As the year unfolded, U.S. attorneys were dismissed in Arkansas, Michigan, Nevada and New Mexico. The U.S. attorney in Milwaukee was identified for dismissal, but his job was spared.

"It is an interesting coincidence that Nevada is one of the same states that Karl Rove listed as being an important battleground," said Jon Summers, a spokesman for Sen.

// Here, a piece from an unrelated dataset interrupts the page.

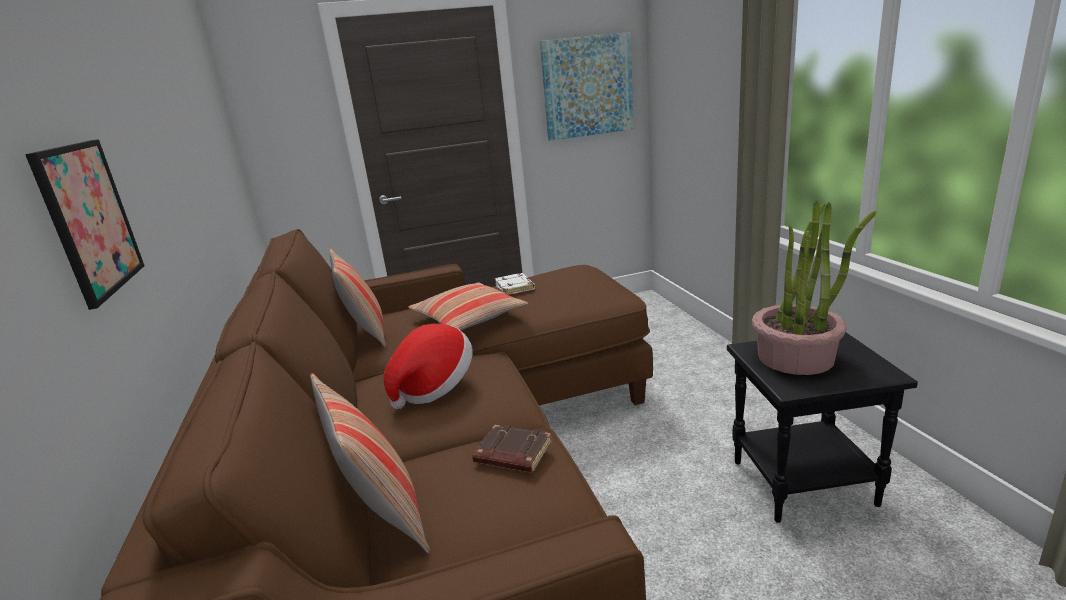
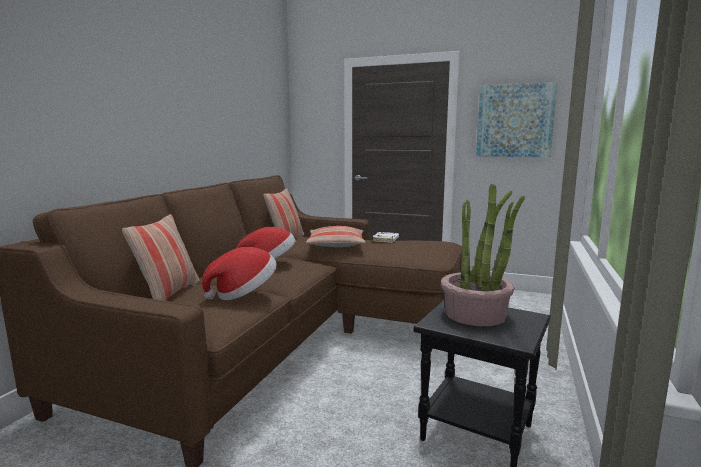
camera: 35 degrees right, 10 degrees down
(90, 219) = (114, 123): picture -> none
(512, 454) = (244, 294): brown book -> hat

Harry Reid, D-Nev.

The Justice Department view on Nevada came to light in a telephone conversation last October between two department officials, according to documents and interviews conducted by investigators for the House and Senate judiciary committees.

Matthew Friedrich, an aide to Attorney General Alberto Gonzales, was assigned to check out White House complaints about voter problems in Philadelphia, New Mexico and Milwaukee, according to a senior Judiciary Committee aide familiar with the matter.

During the conversation, Benton Campbell, chief of staff in the Justice Department's criminal division, added Nevada and several other districts to a problem list, according to a handwritten note Friedrich took of the call and later explained to investigators.

Friedrich scrawled, "bad: Nevada, NM, MDGa, e-ny." Besides Nevada, the note referenced New Mexico, the Middle District of Georgia and the Eastern District of New York.

Friedrich told investigators he passed on the information to Kyle Sampson, who was Gonzales' chief of staff, but the matter was put aside because it was close to Election Day.

Justice Department spokesman Bryan Sierra on Monday said Campbell and Friedrich were discussing "enforcement trends" in different regions. He said Campbell had obtained his information from Craig Donsanto, head of the election crimes unit.

Sierra said because the matter is under investigation, he could not define further whether "bad" meant voter fraud, or Bogden's handling of it.

Election fraud "is not typically a charge we bring frequently," Sierra said. "There was a concern whether it was being underprosecuted."

Only 173 election fraud cases were filed by federal prosecutors from 1995 through 2006, according to data compiled by the Transactional Records Access Clearinghouse, a data research organization associated with Syracuse University.

One case was brought in Nevada, a 2005 prosecution developed by the National Park Service for which further details were not immediately available, according to TRAC data.

There's a simple reason why there are not more voter fraud prosecutions, said David Becker, a Justice Department civil rights attorney from 1998 to 2005.

"Study after study has indicated that you and I are much more likely to get hit by lightning than" to successfully commit voter fraud or attempt to commit it, said Becker, a director at People for the American Way.

"Firing a prosecutor for failing to find wide voter fraud is like firing a park ranger for failing to find Sasquatch," Michael Waldman and Justin Levitt, scholars at the Brennan Center for Justice at New York University School of Law, wrote in a Washington Post opinion piece on March 29.

Heller was involved in the most recent close federal election in the state. He beat then-Assemblywoman Sharron Angle by 428 votes in the GOP primary last August for the 2nd Congressional District.

Angle filed an election lawsuit in Carson City charging that some people were not allowed to vote because election workers were not properly trained, officials did not bring keys to open a polling place, some poll workers failed to show up on time, and some GOP voters were not given Republican primary ballots.

The lawsuit was dismissed by District Judge Bill Maddox, who ruled Angle had not met the burden of proof to nullify the election.